The average person sends 39 emails and receives 99 emails per day. Yet, we still want them to open our email when it arrives in their inbox. SilverPop recently published their study on open and click through rates by industry. Depending on your industry, unique open rates varied (see chart below). However, getting people to open your email is half the battle.
For example, your ‘From’ name and your ‘subject lines’ determine whether or not someone is going to open your email. There’s a lot to be considered with both of these.
The Effective ‘From’ name
The ‘From’ name tells the reader who the email is from and over time triggers the recipient to open it. It generates familiarity with your brand and thus becomes the face of your brand.

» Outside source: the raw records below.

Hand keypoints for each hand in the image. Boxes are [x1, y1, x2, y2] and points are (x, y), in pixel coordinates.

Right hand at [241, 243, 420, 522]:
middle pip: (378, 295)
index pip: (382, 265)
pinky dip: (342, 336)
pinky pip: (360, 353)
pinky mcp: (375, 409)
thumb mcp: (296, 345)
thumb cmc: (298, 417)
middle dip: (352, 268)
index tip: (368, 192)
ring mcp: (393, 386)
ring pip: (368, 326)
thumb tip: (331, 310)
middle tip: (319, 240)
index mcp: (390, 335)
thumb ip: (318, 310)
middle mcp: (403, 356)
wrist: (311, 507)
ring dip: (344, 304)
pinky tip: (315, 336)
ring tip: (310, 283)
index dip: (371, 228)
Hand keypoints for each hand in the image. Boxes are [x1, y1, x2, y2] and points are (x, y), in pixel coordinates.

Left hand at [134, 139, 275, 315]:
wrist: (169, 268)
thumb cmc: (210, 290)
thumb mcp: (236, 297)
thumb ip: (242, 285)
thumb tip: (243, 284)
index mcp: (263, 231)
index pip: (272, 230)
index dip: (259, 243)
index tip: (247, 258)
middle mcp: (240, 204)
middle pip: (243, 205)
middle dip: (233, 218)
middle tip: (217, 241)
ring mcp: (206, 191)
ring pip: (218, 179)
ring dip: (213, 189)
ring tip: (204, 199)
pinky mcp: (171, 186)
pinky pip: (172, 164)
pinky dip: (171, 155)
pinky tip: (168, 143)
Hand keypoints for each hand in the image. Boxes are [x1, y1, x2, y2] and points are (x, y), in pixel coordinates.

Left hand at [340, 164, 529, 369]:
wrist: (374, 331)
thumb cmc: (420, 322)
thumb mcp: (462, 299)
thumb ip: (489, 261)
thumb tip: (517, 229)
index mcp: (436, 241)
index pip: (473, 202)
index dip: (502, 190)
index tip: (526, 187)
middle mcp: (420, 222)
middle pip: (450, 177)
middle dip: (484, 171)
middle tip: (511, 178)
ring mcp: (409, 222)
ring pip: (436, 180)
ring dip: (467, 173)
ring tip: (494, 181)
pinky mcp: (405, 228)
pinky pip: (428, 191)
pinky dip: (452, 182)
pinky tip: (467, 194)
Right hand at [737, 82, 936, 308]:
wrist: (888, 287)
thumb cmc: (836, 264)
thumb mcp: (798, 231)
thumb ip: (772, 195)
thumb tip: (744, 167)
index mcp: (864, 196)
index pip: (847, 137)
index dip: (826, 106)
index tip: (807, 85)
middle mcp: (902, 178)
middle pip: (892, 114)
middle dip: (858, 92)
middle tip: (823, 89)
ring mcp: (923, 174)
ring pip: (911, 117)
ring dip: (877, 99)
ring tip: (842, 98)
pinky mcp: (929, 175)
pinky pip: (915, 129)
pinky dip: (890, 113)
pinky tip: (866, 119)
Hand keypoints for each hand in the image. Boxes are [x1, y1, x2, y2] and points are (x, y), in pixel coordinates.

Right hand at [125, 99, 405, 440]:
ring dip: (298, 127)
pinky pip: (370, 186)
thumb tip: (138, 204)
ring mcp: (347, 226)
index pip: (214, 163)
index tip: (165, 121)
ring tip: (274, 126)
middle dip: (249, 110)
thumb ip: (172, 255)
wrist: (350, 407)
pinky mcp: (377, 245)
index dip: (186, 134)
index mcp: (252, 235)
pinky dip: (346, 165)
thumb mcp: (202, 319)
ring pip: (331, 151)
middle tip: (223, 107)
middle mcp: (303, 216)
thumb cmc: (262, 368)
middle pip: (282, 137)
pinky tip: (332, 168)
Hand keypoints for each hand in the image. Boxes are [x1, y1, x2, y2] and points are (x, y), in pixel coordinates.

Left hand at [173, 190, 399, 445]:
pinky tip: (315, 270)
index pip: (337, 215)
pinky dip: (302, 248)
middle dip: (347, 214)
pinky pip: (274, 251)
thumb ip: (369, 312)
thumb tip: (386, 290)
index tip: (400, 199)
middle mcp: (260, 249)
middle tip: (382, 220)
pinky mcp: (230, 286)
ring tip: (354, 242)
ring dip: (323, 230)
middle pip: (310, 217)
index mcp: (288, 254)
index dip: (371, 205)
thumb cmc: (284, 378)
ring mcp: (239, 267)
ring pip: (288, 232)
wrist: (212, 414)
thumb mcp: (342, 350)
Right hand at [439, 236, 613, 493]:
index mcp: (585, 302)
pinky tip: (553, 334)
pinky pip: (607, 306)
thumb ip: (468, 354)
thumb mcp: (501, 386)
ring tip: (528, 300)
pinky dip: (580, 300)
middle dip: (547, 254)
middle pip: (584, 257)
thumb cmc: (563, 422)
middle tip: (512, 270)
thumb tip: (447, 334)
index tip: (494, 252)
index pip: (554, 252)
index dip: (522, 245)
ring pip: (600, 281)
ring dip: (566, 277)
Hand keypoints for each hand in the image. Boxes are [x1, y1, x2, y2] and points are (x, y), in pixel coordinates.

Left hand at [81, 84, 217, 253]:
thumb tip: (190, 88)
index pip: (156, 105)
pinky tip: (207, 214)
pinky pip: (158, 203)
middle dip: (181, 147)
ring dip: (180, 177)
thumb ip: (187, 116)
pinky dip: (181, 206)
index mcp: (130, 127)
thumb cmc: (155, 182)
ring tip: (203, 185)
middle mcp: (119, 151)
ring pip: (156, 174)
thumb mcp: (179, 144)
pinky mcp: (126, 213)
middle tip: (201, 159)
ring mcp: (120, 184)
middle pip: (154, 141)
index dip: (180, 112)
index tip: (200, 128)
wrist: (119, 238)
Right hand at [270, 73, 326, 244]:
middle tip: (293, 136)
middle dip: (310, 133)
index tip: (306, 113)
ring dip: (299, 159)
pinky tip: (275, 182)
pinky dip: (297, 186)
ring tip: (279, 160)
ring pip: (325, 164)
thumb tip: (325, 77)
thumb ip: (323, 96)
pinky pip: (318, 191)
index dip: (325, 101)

- Make sure the ‘from’ name is easy to recognize
- Make sure you consistently use the same ‘from’ name so that people start to build familiarity with you brand
And, according to SilverPop, “Facebook’s “next generation messaging” system, Gmail’s Priority Inbox, AOL’s Project Phoenix and other similar inbox enhancements have added prioritization features that enable users to sort and view email according to whether the sender is a contact or connection” – so it’s important to establish the brand recognition and trust as soon as possible and to be consistent with it.
The Effective Subject line
Subject lines are a major driver in click through and conversion rates. The only advice most email programs give you is to keep your subject line under 50 characters. While that’s good advice to keep key information in the first 40-50 characters, it’s not all you need to do.
- Create sense of urgency with dates, deadlines, or limited availability
- Don’t trick or mislead people to open, that will just cause unsubscribe rates to increase and lower open rates thereafter
- Avoid using all caps or exclamation points as they may be considered as SPAM and go directly to their SPAM folder
- Don’t forget that your email could be shared on social networks, so make sure your brand or sub-brand is in the subject line
- Provide value in telling them what exactly they will be getting out of your email once they open it
On top of all that you should definitely look at your conversion rates (revenue, downloads, registrations, etc.) over time and see which subject lines did the best. Then tailor your new messages accordingly. You can also try A/B split testing your subject lines (sending half of your email base one subject line, and the other half another subject line, all with the same content and sent at the same date and time).
What do you do to make your company stand out in email marketing?